Y, entrelazando sus flacos brazos con los de Pitou, ya extendidos, depositó en sus dos mejillas un beso seco, que hizo estremecer al muchacho desde la punta de los pies a la raíz de los cabellos.

—¡Oh! Ciertamente —contestó el doctor—, lo sé muy bien; y dudaba tan poco de la amistad que le profesáis, que yo traía al chico directamente a su apoyo natural; pero lo que acabáis de manifestarme, apreciable señora, me ha convencido a la vez de vuestra buena voluntad y de vuestra impotencia, y bien veo que sois demasiado pobre para ayudar a quien lo es más aún.

—¡Oh señor Gilberto! —repuso la vieja devota—. ¿No está Dios en el cielo y no atiende desde allí a todas sus criaturas?

—Es verdad —dijo Gilberto—; pero, si proporciona alimento a los pajarillos, no pone en aprendizaje a los huérfanos. Ahora bien: he aquí lo que se debe hacer por Ángel Pitou y lo que, atendidos vuestros escasos medios, os costaría demasiado caro, sin duda.

—Sin embargo, si dais esa suma, señor doctor…

—¿Qué suma?

—La de que habéis hablado, la que lleváis en el bolsillo —añadió la devota, señalando con su dedo ganchudo la faltriquera del hábil filósofo.
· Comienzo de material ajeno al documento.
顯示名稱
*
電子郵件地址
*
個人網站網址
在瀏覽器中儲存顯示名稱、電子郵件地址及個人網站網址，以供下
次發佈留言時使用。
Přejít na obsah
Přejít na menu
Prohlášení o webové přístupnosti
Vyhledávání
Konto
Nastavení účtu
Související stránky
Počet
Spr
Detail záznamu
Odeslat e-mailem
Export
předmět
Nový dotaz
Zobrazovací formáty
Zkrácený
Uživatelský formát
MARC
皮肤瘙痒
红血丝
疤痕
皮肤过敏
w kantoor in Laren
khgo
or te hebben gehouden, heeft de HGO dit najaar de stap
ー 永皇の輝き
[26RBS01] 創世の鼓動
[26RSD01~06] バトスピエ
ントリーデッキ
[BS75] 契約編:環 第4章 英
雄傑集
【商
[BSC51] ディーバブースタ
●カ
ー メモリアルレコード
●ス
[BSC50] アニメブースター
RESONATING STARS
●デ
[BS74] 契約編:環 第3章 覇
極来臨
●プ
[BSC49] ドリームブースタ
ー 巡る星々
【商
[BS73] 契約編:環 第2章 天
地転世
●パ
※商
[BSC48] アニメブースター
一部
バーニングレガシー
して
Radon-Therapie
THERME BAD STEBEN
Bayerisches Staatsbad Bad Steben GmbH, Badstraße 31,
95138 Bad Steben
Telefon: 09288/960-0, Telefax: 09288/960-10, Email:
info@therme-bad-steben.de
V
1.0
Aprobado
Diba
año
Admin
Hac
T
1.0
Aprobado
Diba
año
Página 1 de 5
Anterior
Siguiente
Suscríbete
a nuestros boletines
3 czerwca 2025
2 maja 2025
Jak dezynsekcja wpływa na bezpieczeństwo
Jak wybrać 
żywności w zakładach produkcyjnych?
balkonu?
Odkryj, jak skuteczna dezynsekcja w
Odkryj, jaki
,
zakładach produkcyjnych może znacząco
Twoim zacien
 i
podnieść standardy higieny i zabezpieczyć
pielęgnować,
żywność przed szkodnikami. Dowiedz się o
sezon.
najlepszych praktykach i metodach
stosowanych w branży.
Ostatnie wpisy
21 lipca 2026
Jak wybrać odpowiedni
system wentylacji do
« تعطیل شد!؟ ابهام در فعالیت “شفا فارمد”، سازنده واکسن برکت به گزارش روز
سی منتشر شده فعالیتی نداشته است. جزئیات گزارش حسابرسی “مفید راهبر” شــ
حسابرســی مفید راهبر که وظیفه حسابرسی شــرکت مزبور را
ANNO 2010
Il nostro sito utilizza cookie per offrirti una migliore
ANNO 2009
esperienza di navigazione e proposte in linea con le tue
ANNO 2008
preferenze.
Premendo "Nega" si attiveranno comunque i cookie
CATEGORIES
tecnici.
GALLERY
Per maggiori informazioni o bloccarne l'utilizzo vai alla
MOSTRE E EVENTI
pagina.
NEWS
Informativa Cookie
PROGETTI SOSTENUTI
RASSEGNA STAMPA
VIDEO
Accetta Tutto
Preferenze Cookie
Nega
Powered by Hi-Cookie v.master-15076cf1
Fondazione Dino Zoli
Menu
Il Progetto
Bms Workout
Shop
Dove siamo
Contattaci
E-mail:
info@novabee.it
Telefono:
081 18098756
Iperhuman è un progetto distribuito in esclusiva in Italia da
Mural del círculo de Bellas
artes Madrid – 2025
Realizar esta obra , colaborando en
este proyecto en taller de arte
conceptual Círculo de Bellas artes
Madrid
—La daré seguramente, apreciable señora Angélica —dijo el doctor—; mas os prevengo que será con una condición.

—¿Cuál?

—Que el muchacho aprenderá un oficio.

—Le tendrá: yo os lo prometo a fe de Angélica Pitou, señor doctor —repuso la devota con los ojos fijos en la faltriquera, cuyo volumen llamaba su atención.

—¿Me lo prometéis?

—Os lo prometo.

—Seriamente, ¿no es verdad?

—Tan cierto como hay Dios, apreciable señor Gilberto: os lo juro.

Y la señora Angélica extendió horizontalmente su descarnada mano.

—¡Pues bien, sea! —exclamó el doctor, sacando de su faltriquera una bolsa muy redondeada—. Estoy conforme con daros el dinero, como veis. ¿Estáis dispuesta igualmente a responderme del niño?

—¡Por la verdadera cruz, señor Gilberto!

—No juréis tanto, buena señora; y firmemos un documento.

—¡Firmaré, señor Gilberto, firmaré!

—¿Ante notario?

—Ante notario.

—Pues vamos a casa del papá Niguet. El papá Niguet, a quien el doctor daba este título amistoso, gracias a un largo conocimiento, era, como ya saben aquellos de nuestros lectores que han leído mi novela José Bálsamo, el notario más reputado de la localidad.

La señora Angélica, de la que también era notario el papá Niguet, nada tuvo que decir contra la elección del doctor; de modo que le siguió a su casa sin vacilar. Allí, el tabelión[4] registró la promesa hecha por la señora Rosa Angélica Pitou, de tomar a su cargo y dedicar a una profesión honrosa a Luis Ángel Pitou, su sobrino, para lo cual recibiría anualmente la suma de doscientas libras. El convenio se hacía por cinco años y el doctor depositó ochocientas libras en casa del notario, debiendo pagarse doscientas por adelantado.

Al día siguiente el doctor salió de Villers-Cotterêts, después de haber arreglado algunas cuentas con uno de sus arrendadores, del cual hablaremos en otro lugar; y la señora Pitou, precipitándose como un buitre sobre las citadas doscientas libras, pagadas por adelantado, escondía en su sillón ocho hermosos luises de oro.

En cuanto a las ocho libras restantes, depositadas en un platillo de porcelana, que desde hacía treinta o cuarenta años había visto pasar centenares de monedas de todas especies, esperando a que la cosecha de dos o tres domingos completase la suma de veinticuatro libras, cifra que, como hemos explicado ya, sufría en este punto la metamorfosis dorada, pasando del platillo al sillón.